_Excerpt provided_.
▬▬▬

Championing Quality: Network Rail’s New Focus on Architecture and Design (Part 1)

A raft of recent initiatives at Network Rail, the British rail infrastructure owner and operator, is putting a spotlight on architecture and design. The company has a new determination to promote and show off the wonder and glory of the best of railway infrastructure and visual identity. In the last two years, the company has worked largely out of sight to put in the place the building blocks of this approach, but this new commitment is now beginning to show an increasingly public face.

One of Network Rail’s gems: London Paddington station. Photo by Daniel Wright [CC BY-NC-ND 2.0]

Network Rail’s estate includes thousands of bridges and viaducts, some of which are amongst Britain’s most iconic structures. It owns thousands more signal boxes, from tiny cottage-style examples to Brutalist behemoths via ocean liner-like Streamline Moderne buildings. In fact it owns some 17,000 plus buildings, and those are just the ones which aren’t railway stations. It has a shade over 2,500 of those, and directly operates 20 of the largest stations in the country, including historic landmark stations like London Paddington, London King’s Cross and Glasgow Central, and rebuilt stations with eye-catching modern architecture like London Bridge and Reading.

Thanks to some new people at the top of its buildings and architecture functions, Network Rail is once again putting to the forefront architecture and design in a way its illustrious predecessor railway companies would recognise, and approve of.

Professional Head Buildings and Architecture Anthony Dewar, and Principal Architect Frank Anatole have already overhauled Network Rail’s internal processes. The first fruits of that new approach have started to become visible to interested observers outside the company, and the pair have some big plans for the future of Network Rail’s architecture and design functions. The results should be obvious not just to those with an eye on architecture and design, and will directly impact on the experience of regular passengers.

I met Dewar and Anatole recently, and they explained some of the design and architecture challenges facing Network Rail and their plans to address them.

▬▬▬

_Data extract_.
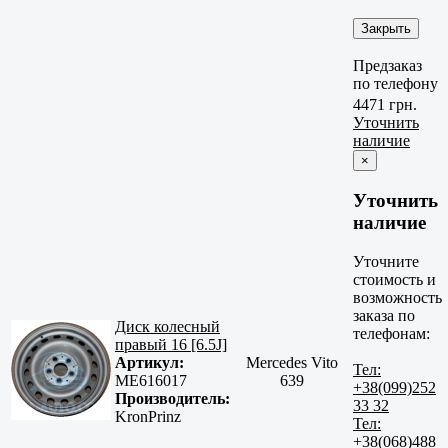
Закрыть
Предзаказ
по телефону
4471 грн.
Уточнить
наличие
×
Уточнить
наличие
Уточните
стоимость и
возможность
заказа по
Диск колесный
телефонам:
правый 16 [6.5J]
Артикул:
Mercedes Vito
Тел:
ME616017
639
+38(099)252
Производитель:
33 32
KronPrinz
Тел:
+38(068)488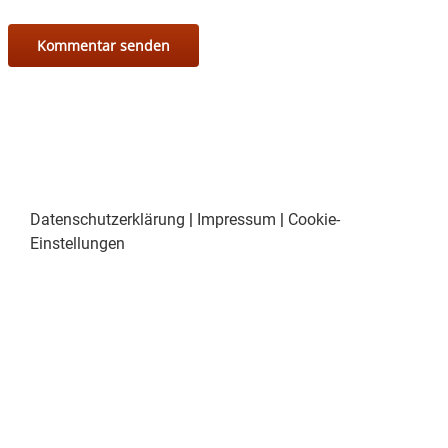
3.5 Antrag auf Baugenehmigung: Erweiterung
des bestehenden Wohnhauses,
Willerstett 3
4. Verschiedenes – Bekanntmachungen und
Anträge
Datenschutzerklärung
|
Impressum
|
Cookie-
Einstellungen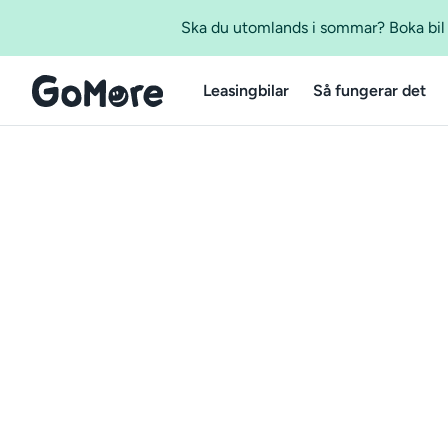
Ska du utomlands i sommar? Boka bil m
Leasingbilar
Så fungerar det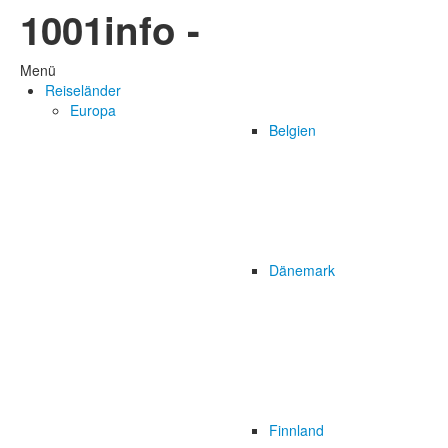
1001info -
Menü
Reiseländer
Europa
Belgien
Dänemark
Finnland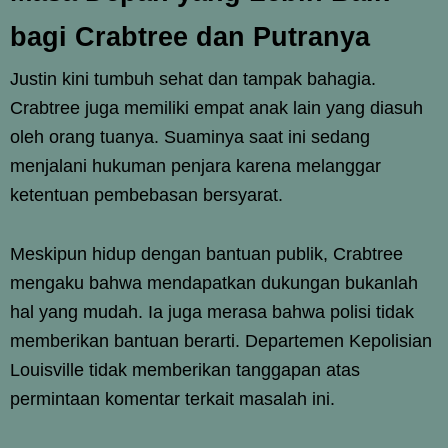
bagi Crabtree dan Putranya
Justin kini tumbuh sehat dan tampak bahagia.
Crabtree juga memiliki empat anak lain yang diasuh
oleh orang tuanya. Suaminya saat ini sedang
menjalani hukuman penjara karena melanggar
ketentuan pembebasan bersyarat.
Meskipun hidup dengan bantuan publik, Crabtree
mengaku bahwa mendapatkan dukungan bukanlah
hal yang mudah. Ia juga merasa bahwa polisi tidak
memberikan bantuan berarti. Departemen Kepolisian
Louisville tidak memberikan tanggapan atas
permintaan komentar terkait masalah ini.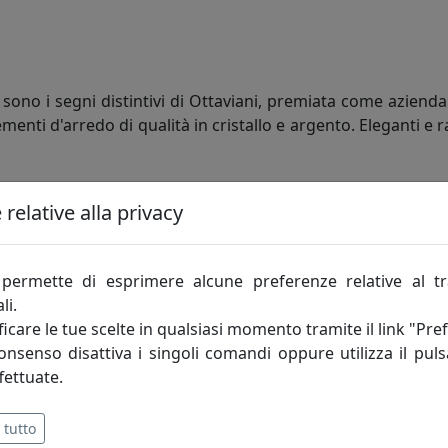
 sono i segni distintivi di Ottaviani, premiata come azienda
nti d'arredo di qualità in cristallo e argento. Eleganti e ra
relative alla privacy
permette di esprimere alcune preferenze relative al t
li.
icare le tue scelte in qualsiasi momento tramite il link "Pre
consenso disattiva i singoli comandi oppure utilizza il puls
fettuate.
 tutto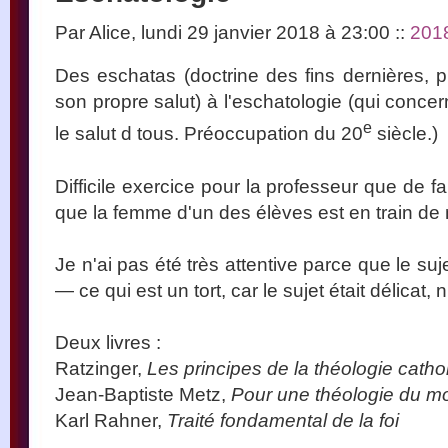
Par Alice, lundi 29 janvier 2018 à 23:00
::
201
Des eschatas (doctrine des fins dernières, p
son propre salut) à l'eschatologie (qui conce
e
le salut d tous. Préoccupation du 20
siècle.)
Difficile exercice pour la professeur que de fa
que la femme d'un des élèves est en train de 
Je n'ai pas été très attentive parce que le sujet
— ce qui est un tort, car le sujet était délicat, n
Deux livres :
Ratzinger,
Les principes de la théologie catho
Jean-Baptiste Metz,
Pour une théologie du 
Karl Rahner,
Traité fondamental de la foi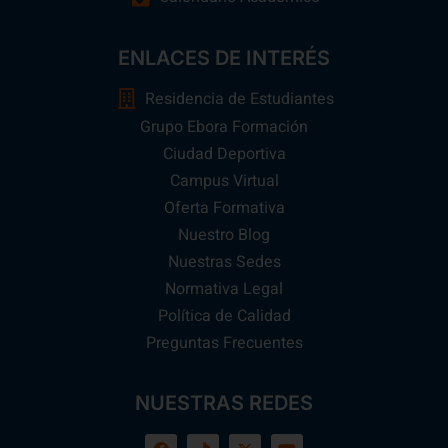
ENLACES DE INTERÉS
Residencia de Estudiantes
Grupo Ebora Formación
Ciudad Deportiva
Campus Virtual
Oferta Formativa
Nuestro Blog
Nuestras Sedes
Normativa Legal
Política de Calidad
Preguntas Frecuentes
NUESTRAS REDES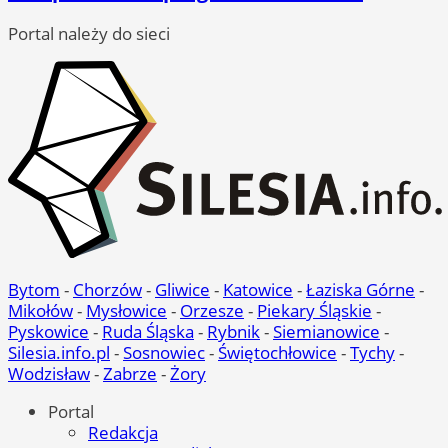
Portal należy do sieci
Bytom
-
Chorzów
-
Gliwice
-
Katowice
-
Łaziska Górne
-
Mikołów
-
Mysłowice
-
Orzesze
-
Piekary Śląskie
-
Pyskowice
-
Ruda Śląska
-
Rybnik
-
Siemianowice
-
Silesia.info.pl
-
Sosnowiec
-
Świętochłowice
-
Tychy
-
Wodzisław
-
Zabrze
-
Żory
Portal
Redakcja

▬▬▬

_List of tasks_.
1/ In the article on Network Rail's architecture and design, revise the passage starting with "A raft of recent" and going on through "increasingly public face." so that "spotlight" becomes "focus".
2/ Carry on the article about Network Rail's new focus on architecture and design from its final sentence.

_Answers by item number_.
1/
A raft of recent initiatives at Network Rail, the British rail infrastructure owner and operator, is putting a focus on architecture and design. The company has a new determination to promote and show off the wonder and glory of the best of railway infrastructure and visual identity. In the last two years, the company has worked largely out of sight to put in the place the building blocks of this approach, but this new commitment is now beginning to show an increasingly public face.

2/
A Loss of Industry Focus on Architecture and Design

It is generally recognised that while Network Rail’s immediate predecessor Railtrack did well with big projects like the refurbishment of large stations and their roofs, or the graphic identities and signage system at its directly operated stations, at other times it took its eye off the ball when it came to maintaining standards of architecture and design across the rest of its infrastructure.

In the wake of the Hatfield crash and Railtrack’s replacement by Network Rail, the latter had a laserlike focus on engineering and maintenance to ensure safety and reliability. Dewar doesn’t think it’s fair to lay blame at Network Rail’s door for decisions made in the past, under very particular circumstances, which led to a something of a reduced focus on architecture and design. However, it seemed obvious to outsiders that architecture and design became something of a Cinderella part of the operation while Network Rail concentrated on getting engineering and maintenance back under control.

Dewar and Anatole are an engaged and engaging pair, passionate about both their work and the railway as an entity, driven by a desire to put right a company that they perceived had lost focus on architecture and design due to its concentration on reliability and engineering. Dewar, a civil engineer by training, had been in and out of the railway industry several times before becoming Route Asset Manager (Buildings and Civils) at Network Rail and then making the move to Professional Head Buildings and Architecture in 2017.

Reinvigorating Architecture and Design

Always interested in architecture and way railway structures looked, not simply their engineering functionality, Dewar found himself the right person in the right place at the right time. With the arrival of new Network Rail chief executive Andrew Haines in 2018, Dewar found that the company had a supporter of architecture and design quality at the highest level.

Dewar’s next move was to recruit Anatole as Principal Architect (Dewar’s role also covers buildings engineering, structures, and building services as well as architecture), fresh from a job on Crossrail architecture, and before that at architecture practice Grimshaw as part of a team working on the London Bridge reconstruction project. “But my real transport education came from AREP, the ‘Agence des Gares’ set up by Jean Marie Duthilleul and Étienne Tricaud in Paris in the 1990s. It’s to AREP that I owe my social and philosophical outlook on stations,” Anatole adds.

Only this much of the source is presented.